Strategy #6 “Create the Opportunities”: So maybe now you’re feeling better about the relationships you have in the workplace and even motivated to contribute of yourself in a different way, in a way that taps into your most positive energy. How do you do that? You do that by creating the opportunities. So maybe it’s not your job to teach people about time management but perhaps you noticed that lots of people have problems with time management and it’s something you’re particularly good at. Ask your boss if you can prepare a presentation and share some tips with your team. Doesn’t matter what the opportunity is, the point is to take the initiative to make something happen. Remember this is a way to add an energy reliever to your day and possibly a way to create a new job opportunity for yourself. Activity: Spend a few moments answering the question, “What would I enjoy doing that could bring about an improvement to my job?” You may find yourself brainstorming a whole new job for yourself, either with your current company or outside of your current company. If that’s the case, start thinking about the people you need to connect with and share your ideas with to make the opportunity real.

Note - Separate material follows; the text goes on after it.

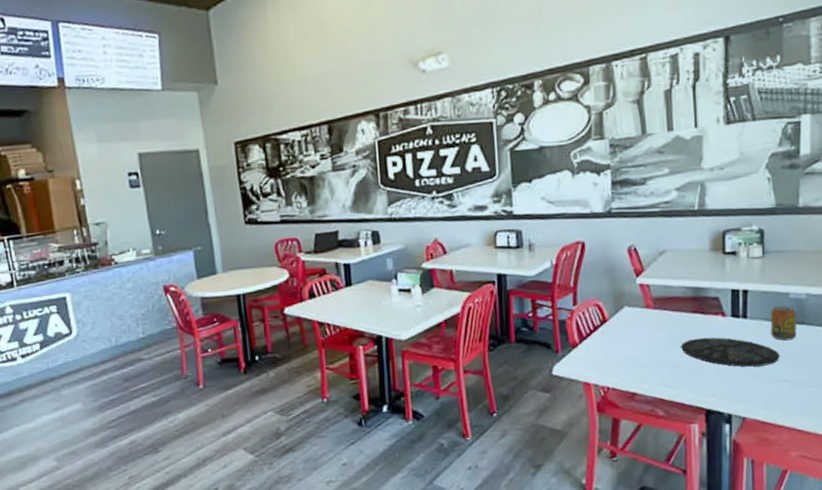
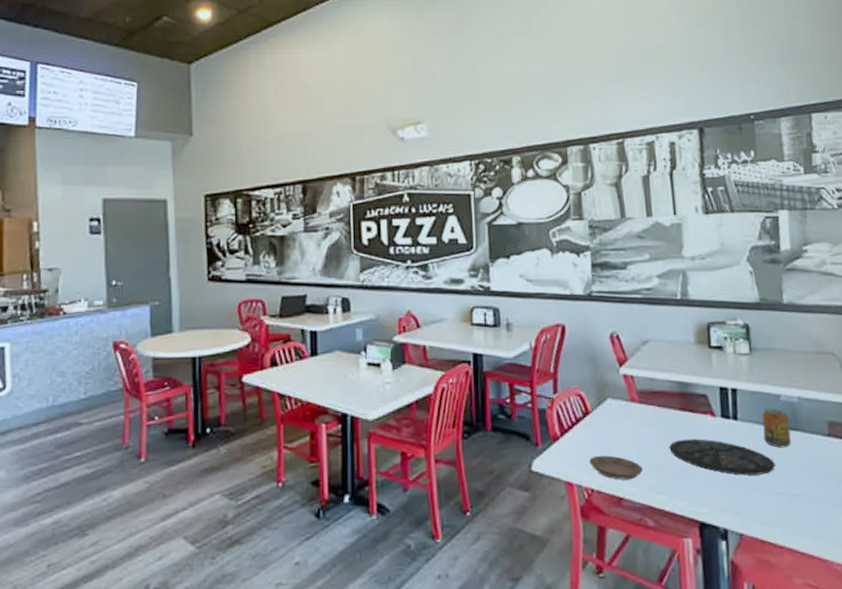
saucer: none [606,357,656,378] -> present [589,455,644,480]

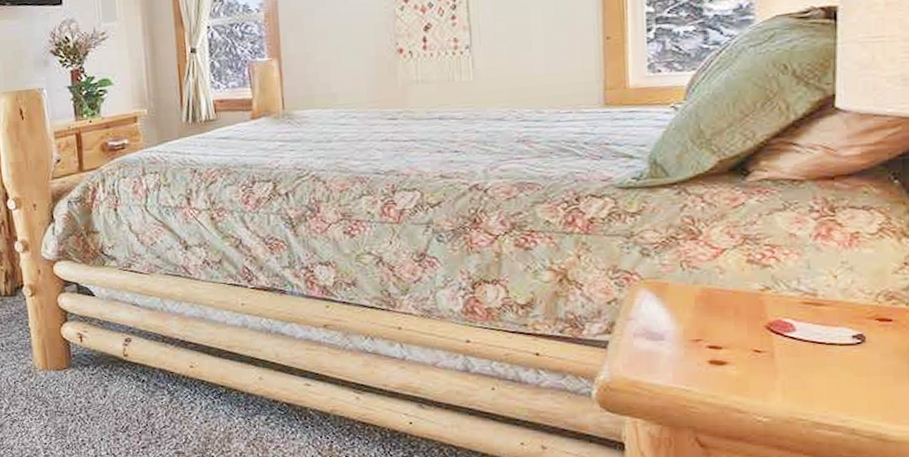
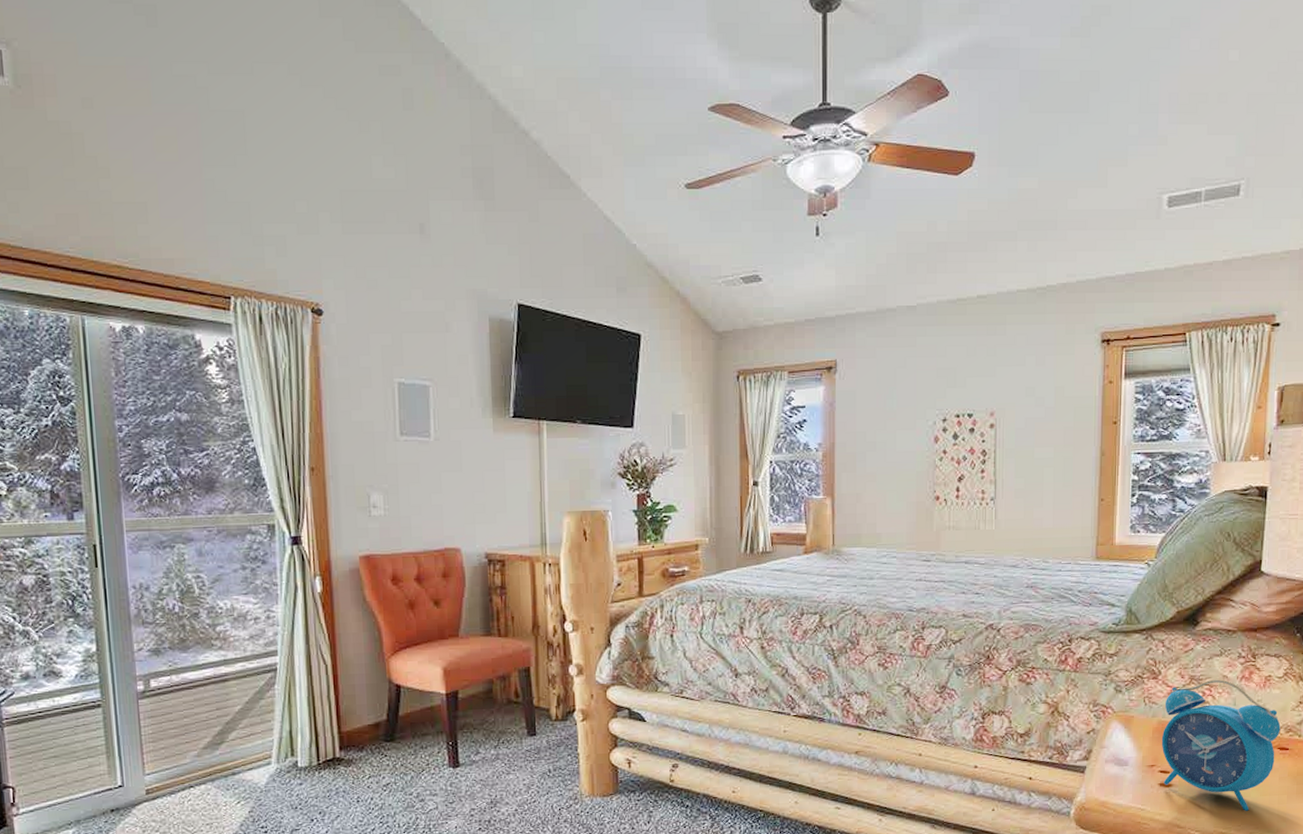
alarm clock: none [708,238,878,394] -> present [1161,679,1281,811]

Strategy #7 “Avoid the Negative Spiral”: So that brings us to our 7th and final strategy for re-engaging yourself at work. Even the most positive of all people have their moments. After all, you’ve changed about as much of yourself and your environment as you could possibly change and although that often prompts different responses from others, it’s not guaranteed that you won’t get agitated or frustrated again with your job. If you find yourself coming into work, making your to-do list and at the end of the day the only thing that got ticked off for the day was you, then you know you’re in danger of spiraling back to that negative place again. And when that happens, the best thing you can do is to ask for a “rope” to pull you out. What do I mean by “rope”? The people around you, they are your “ropes.” And not just anybody, identify those people who are your confidants, friends, and generally positive people who are comfortable with giving you candid feedback and whom you can trust. Activity: Spend a moment to identify the “ropes” in your life. Write down their name. Debrief: It’s not enough to identify the ropes, you have to let them know that they are a “rope” in your life. That you trust them to be candid with you when you’re spiraling into the negative and that you’d like for them to call you on it and throw you a “rope” to help pull you out of it. You could even make it into a teambuilding thing. Each week/month someone has the responsibility for the being the team rope.

So at the end of day, you have the power to turn your situation around. Refer back to these strategies to keep yourself on track and engaged. I’ll leave you with one of my favorite quotes, I’m not sure who said it but it goes like this: “Things work out best, for those that make the best out of the way things work out.”